Fourthly, the question of police violence in Genoa. As one contributor argues, the “police could carry out such a brutal act openly ... means that they do not expect to be held accountable for their actions. Which means that they had support from higher up, more powerful politicians ... That those politicians also do not expect to be condemned ... means that they too have support from higher up, ultimately, from Berlusconi ... That Berlusconi could support such acts means that he must be certain of support from other international powers” (Brian S). As Starhawk rightly puts it, blaming the Black Block misses the point (as the State wants). The Black Block was “not the source of the problem in Genoa. The problem was state, police and Fascist violence.” In Genoa “we encountered a carefully orchestrated political campaign of state terrorism.” The police planned to attack the march and by blaming the Black Block (as liberals and trots have done) has effectively let the state off the hook.

Fifthly, the book helps others to understand those who take part in the Black Block tactic. It clearly shows that the Block in Genoa was not exclusively anarchist and that its roots lie in the German Autonomists and not anarchism as such. It also allows its participants to refute some of the charges against them (such as being “elitist,” being “responsible” for the police violence, being police agents and so on). As such, it helps to push the debate on tactics forward by allowing people to understand where others are coming from.

Lastly, the importance of (in Starhawk’s words) “staying on the streets.” The very fact the state went to such lengths to attack the anti-globalisation demonstrations (and to split the movement) shows that we are a threat to the status quo.
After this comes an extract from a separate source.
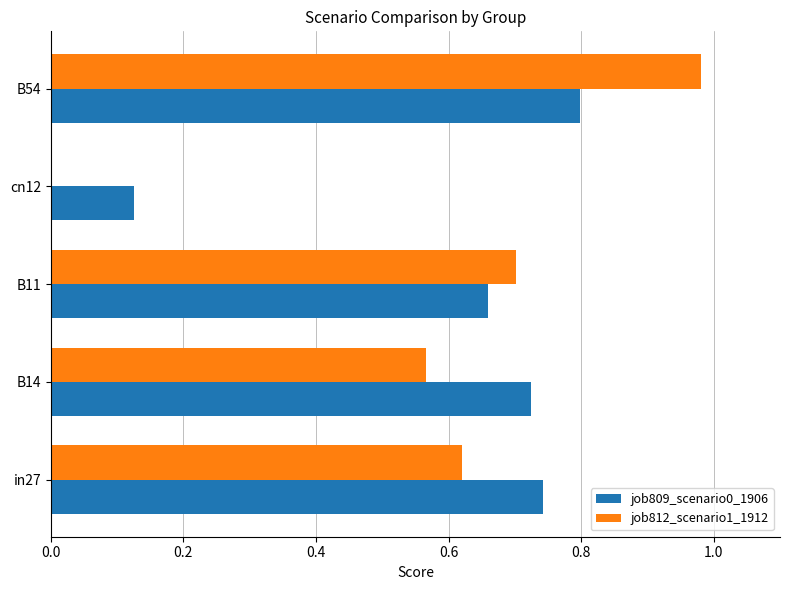

At which category is the sum across all series the highest?

B54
While the leaders of the world may like to dismiss it as “an anarchist travelling circus” the fact is that these demos, regardless of their limitations, do show that people are resisting and that there is an alternative to capitalism. Particularly in these days of war, we must stay on the streets and show that there is only one war worth fighting — the class war.

This book is, it is to be hoped, the start of a process in which we can discuss our ideas, our tactics, our movement and actions. We are clearly considered as a threat, hence the attempts to spilt the movement along the lines of “violence” and “non-violence” by the state (although, as Starhawk says, “if breaking windows and fighting back when the cops attack is ‘violence,’ then give me a new word, a word a thousand times stronger, to use when the cops are beating non-resisting people into comas.”). We cannot let them succeed, particular as the events in Genoa show that state violence was pre-planned and would have occurred even if the Black Block did not exist.

Ultimately, in order to build a militant anti-capitalist movement we need to make it relevant to the class who keep the global system going by its labour and which has the power to end it. The class which most anarchists are members of, the working class. This may well be a harder task than participating in a Black Block at demonstrations but until every workplace, community and school is a black block in terms of militancy, solidarity and politics an alternative to capitalism will never be on the cards.

Dare to dream, yes, but also dare to put that dream into practice!